◆ WORK INSTRUCTIONS
Scan the records for the word "Acercamiento". Copy each line that includes it.

* * * *

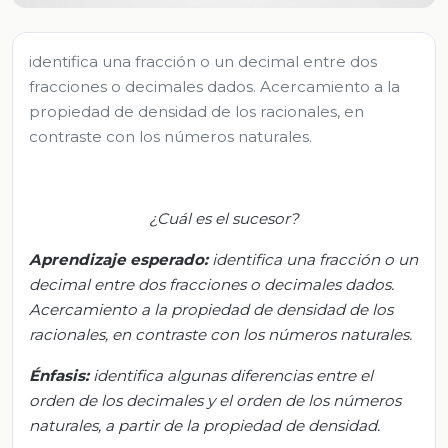
identifica una fracción o un decimal entre dos
fracciones o decimales dados. Acercamiento a la
propiedad de densidad de los racionales, en
contraste con los números naturales.
¿Cuál es el sucesor?
Aprendizaje
esperado
:
i
dentifica una fracción o un
decimal entre dos fracciones o decimales dados.
Acercamiento a la propiedad de densidad de los
racionales, en contraste con los números naturales.
Énfasis:
i
dentifica algunas diferencias entre el
orden de los decimales y el orden de los números
naturales, a partir de la propiedad de densidad.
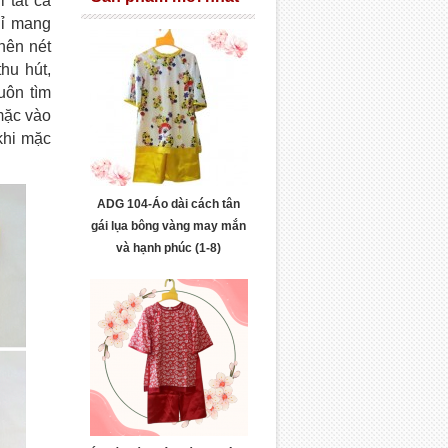
 tất cả
hỉ mang
nên nét
hu hút,
uôn tìm
mặc vào
khi mặc
ADG 104-Áo dài cách tân
gái lụa bông vàng may mắn
và hạnh phúc (1-8)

* * * *

◆ OUTPUT FOR THIS EXERCISE
fracciones o decimales dados. Acercamiento a la
Acercamiento a la propiedad de densidad de los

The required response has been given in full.